- _Work to complete_
1. From the passage on ad blockers, list every form that it says advertisements take on desktop and mobile devices.
2. Return a section of the passage on ad blockers word for word, beginning at the words "Ad blockers are" and stopping after "with Ad Blockers?".

Top of Extract provided

According to various estimates, internet users today attract an overwhelming number of advertisements (ads) as per their browsing behavior. Advertisements disrupt the users’ browsing experience by appearing on desktop and mobile devices in the form of pop-ups, banners, auto-play videos and full-screen images. Ad blocking tools have sprung up as a natural response for neutralizing them. Over 200 million users of such tools bear testimony to the fact that internet users dislike online ads.

 

Ad blockers are giving advertisers a run for their money by ensuring that ads never reach their intended audience. As a result, they have dented the revenues of online business entities that rely on them to sustain themselves. A 2016 estimate pegs global losses due to ad blockers at a whopping $40 billion.

 

Are Advertisers and Publishers Effectively Dealing with Ad Blockers?

Several websites block access to their content unless users deactivate ad blockers or pay to access content. It is an attempt to counter the revenue crunching effects of ad blockers.

 

Research shows that such measures are counter-productive. A huge chunk of internet users would rather stop visiting such sites than being arm-twisted into paying up or disabling these tools. Nonetheless, the majority of users are not averse to watching ads as long as they are not annoying. It sets a clear mandate for advertisers and publishers to serve ads that enrich users’ browsing experience.

 

Is There a Way to Enrich Users’ Viewing Experience?

Bottom of Extract provided
Top of Data extracts

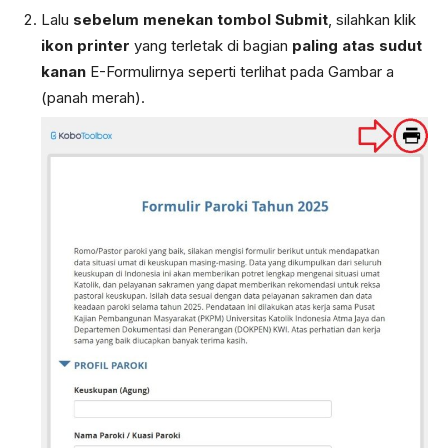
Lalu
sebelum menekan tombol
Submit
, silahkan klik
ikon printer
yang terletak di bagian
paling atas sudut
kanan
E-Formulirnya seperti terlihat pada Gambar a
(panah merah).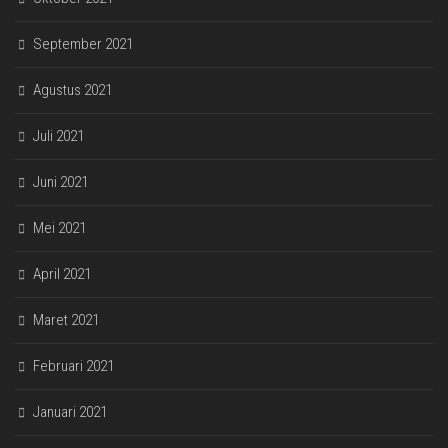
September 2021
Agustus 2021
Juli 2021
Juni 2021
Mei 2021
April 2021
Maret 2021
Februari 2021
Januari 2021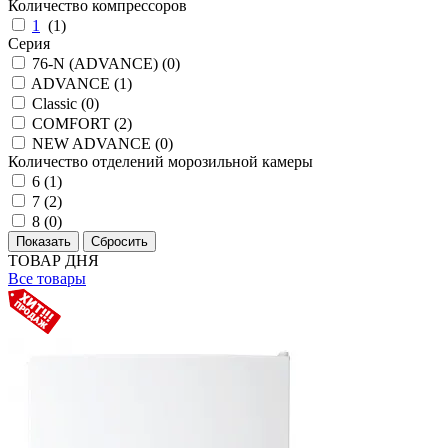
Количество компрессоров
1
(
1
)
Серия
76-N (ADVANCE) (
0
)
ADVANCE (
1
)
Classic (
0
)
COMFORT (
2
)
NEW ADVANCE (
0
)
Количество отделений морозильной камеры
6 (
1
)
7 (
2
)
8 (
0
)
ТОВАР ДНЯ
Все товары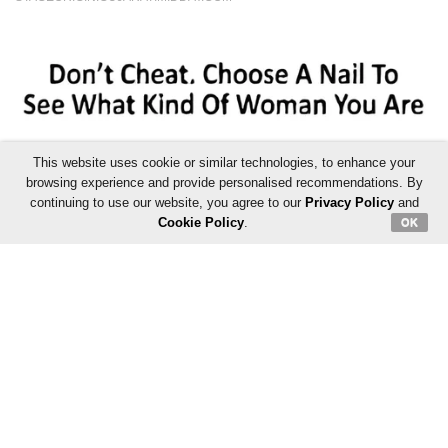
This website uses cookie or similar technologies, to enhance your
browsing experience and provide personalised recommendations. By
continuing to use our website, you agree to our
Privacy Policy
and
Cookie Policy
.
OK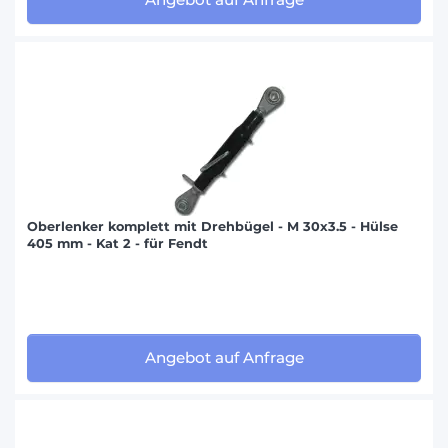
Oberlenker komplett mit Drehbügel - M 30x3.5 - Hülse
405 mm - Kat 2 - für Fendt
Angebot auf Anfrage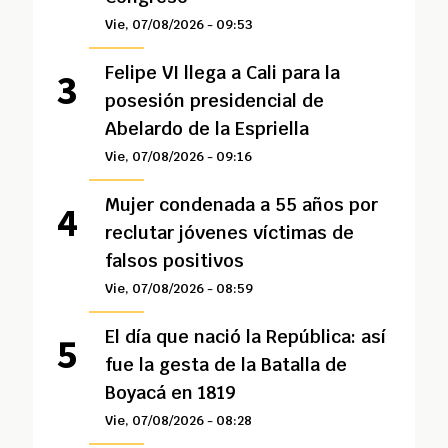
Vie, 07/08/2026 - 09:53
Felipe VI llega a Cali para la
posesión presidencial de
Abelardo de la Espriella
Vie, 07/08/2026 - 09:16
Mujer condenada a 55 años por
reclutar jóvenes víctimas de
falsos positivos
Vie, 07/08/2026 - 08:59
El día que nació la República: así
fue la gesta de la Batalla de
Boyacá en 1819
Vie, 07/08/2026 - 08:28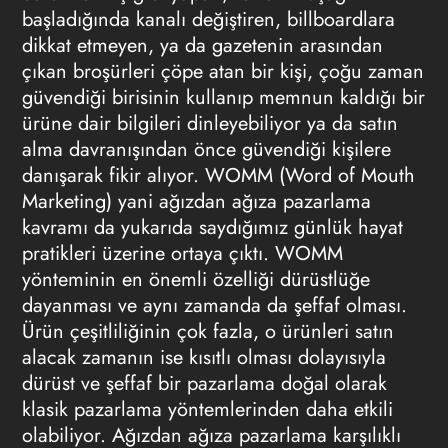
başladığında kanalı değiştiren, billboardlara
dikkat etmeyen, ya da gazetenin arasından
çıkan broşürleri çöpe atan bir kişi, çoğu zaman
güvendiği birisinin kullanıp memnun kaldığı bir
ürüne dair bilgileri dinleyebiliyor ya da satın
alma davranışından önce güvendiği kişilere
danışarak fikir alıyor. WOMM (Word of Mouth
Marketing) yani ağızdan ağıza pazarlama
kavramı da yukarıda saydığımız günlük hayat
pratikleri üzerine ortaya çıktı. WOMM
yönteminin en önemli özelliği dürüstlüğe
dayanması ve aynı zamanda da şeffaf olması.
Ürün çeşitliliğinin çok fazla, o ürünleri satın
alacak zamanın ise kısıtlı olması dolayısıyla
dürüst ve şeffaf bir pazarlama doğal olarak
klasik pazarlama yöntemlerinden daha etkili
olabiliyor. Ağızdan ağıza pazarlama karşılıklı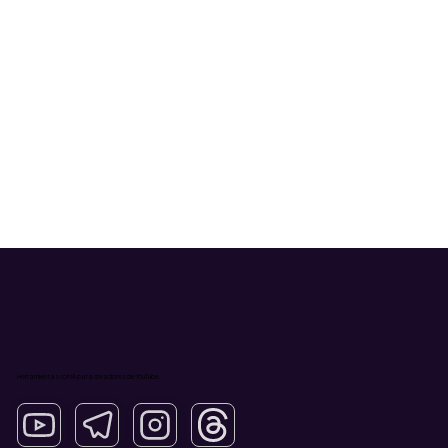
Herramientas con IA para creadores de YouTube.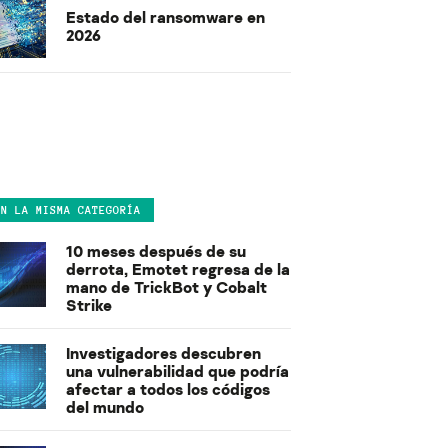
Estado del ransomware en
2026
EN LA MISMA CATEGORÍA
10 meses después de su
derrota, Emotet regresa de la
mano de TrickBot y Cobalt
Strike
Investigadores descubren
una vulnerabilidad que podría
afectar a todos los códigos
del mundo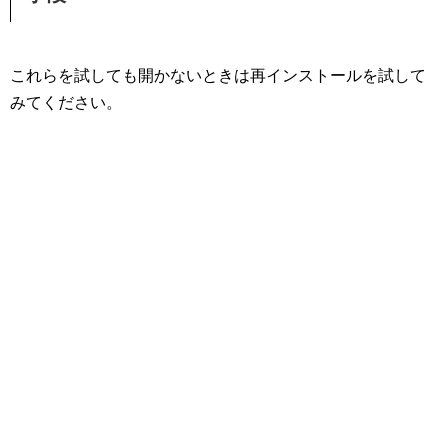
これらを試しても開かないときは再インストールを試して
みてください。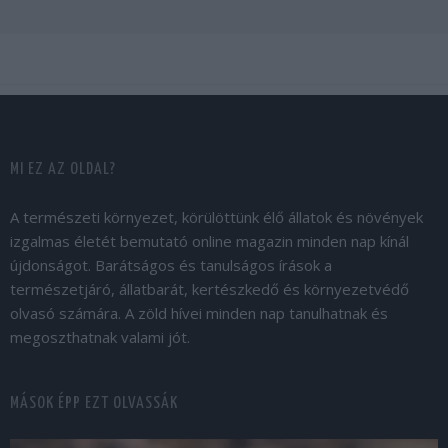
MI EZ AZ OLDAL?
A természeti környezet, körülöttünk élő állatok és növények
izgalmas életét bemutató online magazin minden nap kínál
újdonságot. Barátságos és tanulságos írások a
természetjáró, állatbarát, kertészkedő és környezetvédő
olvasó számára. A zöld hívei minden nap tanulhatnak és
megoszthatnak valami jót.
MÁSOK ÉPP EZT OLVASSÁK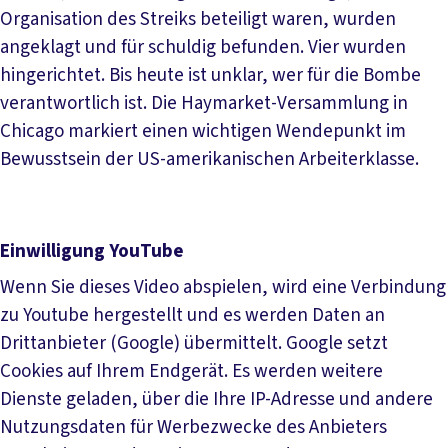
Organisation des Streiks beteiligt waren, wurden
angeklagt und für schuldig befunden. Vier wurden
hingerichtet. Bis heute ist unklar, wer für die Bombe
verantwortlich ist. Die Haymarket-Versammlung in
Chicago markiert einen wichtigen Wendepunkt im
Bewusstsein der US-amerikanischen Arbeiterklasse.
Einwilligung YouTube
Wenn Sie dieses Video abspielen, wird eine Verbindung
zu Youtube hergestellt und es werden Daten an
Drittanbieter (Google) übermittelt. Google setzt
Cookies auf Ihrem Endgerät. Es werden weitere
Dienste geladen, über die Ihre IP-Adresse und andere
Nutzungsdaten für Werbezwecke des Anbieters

Bottom of Data extracts
Top of Data extracts

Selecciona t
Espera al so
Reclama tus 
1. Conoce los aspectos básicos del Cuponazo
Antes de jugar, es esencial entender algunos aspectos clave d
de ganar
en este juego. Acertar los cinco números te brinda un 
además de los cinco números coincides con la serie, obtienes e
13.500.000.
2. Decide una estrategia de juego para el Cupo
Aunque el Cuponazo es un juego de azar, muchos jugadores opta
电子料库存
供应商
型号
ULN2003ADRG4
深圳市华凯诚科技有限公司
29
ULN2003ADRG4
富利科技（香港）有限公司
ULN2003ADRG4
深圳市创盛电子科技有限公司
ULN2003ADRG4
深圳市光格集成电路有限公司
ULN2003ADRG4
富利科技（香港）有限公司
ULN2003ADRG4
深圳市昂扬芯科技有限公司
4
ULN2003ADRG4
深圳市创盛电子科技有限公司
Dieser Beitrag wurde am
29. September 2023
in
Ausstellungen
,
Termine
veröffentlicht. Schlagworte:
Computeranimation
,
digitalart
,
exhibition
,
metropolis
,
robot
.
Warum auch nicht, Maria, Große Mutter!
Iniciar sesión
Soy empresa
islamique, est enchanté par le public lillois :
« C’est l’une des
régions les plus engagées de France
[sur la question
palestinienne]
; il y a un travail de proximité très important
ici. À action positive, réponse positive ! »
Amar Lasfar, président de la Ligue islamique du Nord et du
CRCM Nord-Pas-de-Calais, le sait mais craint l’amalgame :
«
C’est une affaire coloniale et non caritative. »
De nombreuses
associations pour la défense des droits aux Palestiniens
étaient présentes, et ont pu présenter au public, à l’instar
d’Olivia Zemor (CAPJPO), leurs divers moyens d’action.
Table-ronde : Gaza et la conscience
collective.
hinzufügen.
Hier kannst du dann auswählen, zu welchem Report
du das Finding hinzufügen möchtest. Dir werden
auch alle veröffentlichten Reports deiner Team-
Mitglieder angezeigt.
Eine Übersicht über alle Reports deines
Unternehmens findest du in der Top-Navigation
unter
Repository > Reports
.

Bottom of Data extracts

- _Expected outputs_
1.
- pop-ups
- banners
- auto-play videos
- full-screen images

2.
Ad blockers are giving advertisers a run for their money by ensuring that ads never reach their intended audience. As a result, they have dented the revenues of online business entities that rely on them to sustain themselves. A 2016 estimate pegs global losses due to ad blockers at a whopping $40 billion.

 

Are Advertisers and Publishers Effectively Dealing with Ad Blockers?